What the task asks: Find the word "features" in the listing. Copy out each line where it occurs.

____

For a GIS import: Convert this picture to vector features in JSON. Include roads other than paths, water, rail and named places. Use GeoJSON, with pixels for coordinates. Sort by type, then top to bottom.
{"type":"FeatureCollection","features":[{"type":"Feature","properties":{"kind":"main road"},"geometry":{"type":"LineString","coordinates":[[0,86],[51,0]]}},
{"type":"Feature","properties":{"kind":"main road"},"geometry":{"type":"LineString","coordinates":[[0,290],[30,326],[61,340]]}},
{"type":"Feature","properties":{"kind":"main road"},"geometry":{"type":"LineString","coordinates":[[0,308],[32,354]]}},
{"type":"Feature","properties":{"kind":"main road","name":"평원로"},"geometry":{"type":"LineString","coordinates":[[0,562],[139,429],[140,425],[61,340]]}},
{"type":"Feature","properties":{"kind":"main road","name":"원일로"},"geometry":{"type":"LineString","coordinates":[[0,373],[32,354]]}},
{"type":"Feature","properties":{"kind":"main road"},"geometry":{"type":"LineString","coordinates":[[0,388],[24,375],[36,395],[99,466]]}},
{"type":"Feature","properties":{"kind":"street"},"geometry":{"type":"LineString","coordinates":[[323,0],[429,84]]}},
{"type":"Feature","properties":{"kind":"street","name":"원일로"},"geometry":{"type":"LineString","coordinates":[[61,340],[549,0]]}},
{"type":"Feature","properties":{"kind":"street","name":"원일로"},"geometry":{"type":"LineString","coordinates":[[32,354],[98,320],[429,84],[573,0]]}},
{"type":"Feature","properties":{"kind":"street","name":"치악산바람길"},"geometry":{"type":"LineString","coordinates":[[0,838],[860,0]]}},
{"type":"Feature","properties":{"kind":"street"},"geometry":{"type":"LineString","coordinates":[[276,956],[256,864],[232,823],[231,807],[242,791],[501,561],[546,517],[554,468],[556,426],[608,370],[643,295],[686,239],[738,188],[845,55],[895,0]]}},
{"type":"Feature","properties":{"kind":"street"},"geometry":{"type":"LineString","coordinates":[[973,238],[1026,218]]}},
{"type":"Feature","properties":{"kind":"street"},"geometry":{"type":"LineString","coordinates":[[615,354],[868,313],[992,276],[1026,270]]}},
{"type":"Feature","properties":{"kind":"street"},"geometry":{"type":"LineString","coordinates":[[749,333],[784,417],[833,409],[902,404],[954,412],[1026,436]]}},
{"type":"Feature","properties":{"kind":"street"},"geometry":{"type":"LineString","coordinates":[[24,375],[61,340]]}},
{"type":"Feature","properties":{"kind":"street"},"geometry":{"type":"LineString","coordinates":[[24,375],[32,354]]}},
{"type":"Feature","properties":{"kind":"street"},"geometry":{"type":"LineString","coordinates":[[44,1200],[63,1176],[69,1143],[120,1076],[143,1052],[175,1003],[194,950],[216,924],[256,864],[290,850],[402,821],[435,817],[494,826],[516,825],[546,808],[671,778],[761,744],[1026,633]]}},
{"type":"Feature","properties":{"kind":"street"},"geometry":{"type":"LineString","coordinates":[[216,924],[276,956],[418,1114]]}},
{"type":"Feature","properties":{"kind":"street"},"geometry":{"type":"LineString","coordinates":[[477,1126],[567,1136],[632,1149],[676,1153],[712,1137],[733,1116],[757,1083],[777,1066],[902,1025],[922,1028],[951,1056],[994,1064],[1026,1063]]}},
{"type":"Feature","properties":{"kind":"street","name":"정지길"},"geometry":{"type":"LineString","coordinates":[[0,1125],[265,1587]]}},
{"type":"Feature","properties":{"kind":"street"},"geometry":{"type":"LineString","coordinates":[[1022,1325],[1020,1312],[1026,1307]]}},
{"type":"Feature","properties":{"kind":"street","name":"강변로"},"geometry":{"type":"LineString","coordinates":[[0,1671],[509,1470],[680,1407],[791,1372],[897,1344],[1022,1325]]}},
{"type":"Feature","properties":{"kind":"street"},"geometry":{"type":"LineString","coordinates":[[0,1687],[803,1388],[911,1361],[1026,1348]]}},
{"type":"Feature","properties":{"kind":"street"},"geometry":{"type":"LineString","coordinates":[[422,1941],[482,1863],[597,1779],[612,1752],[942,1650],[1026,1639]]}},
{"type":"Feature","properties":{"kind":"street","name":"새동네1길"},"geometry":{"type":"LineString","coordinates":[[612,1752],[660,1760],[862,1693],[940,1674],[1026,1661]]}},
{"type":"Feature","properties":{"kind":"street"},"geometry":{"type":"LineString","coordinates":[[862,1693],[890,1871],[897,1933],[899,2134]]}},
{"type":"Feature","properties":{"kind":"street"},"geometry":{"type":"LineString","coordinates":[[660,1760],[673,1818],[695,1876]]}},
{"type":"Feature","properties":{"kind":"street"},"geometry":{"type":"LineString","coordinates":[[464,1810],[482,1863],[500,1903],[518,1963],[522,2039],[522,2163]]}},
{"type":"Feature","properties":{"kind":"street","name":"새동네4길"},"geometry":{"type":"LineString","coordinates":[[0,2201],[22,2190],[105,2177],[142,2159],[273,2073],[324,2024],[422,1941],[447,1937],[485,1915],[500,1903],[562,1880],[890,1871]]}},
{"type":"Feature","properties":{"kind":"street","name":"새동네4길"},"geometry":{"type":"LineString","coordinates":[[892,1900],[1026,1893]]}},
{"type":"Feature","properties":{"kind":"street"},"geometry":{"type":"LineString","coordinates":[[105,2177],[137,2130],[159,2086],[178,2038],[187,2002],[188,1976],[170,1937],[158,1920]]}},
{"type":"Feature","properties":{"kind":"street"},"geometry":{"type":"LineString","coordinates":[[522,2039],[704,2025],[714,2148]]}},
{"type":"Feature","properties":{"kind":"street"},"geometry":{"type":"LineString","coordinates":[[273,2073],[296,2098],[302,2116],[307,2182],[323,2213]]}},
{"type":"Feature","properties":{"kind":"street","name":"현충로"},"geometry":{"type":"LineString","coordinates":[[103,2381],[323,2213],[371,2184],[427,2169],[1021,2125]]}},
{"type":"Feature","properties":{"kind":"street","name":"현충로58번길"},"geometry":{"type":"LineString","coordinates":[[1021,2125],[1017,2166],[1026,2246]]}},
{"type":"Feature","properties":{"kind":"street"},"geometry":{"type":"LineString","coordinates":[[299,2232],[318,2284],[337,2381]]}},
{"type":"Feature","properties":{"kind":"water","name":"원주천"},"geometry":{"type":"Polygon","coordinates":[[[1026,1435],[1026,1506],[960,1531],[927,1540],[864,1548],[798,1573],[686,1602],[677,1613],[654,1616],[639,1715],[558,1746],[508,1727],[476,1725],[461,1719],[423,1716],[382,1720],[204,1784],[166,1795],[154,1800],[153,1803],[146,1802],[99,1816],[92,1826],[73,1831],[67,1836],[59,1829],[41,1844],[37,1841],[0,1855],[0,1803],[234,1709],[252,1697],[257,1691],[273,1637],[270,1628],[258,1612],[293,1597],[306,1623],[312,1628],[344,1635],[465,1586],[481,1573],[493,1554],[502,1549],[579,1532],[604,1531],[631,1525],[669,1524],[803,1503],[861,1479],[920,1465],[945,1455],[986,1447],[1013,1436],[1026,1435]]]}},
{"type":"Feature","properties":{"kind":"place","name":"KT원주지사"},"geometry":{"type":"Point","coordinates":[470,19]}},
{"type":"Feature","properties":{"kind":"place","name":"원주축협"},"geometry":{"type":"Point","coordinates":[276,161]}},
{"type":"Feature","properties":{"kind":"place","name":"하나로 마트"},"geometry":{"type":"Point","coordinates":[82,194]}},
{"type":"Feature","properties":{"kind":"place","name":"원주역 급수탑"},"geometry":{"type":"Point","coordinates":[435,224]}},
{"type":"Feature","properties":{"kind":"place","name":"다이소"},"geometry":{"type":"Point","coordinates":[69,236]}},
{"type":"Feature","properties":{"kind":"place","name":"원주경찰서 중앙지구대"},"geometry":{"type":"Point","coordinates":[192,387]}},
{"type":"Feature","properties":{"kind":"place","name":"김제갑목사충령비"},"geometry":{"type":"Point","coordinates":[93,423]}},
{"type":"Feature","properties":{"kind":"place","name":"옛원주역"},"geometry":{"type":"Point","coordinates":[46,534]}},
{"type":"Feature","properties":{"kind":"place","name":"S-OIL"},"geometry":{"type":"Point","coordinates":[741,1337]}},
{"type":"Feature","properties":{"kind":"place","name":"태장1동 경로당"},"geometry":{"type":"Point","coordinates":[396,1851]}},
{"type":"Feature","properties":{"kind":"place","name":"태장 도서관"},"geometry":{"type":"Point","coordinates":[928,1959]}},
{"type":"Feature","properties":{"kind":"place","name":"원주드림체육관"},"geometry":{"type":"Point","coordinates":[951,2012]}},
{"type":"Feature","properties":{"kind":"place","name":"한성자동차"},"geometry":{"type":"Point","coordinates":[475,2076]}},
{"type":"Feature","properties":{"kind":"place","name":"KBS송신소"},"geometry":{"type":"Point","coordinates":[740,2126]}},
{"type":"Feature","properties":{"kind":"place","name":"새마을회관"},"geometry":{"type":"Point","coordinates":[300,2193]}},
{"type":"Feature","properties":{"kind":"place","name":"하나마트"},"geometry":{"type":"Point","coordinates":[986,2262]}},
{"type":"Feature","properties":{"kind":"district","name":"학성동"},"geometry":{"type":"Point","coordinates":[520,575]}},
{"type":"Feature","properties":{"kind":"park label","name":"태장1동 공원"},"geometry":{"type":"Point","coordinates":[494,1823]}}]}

____

Your solution:
For a GIS import: Convert this picture to vector features in JSON. Include roads other than paths, water, rail and named places. Use GeoJSON, with pixels for coordinates. Sort by type, then top to bottom.
{"type":"FeatureCollection","features":[{"type":"Feature","properties":{"kind":"main road"},"geometry":{"type":"LineString","coordinates":[[0,86],[51,0]]}},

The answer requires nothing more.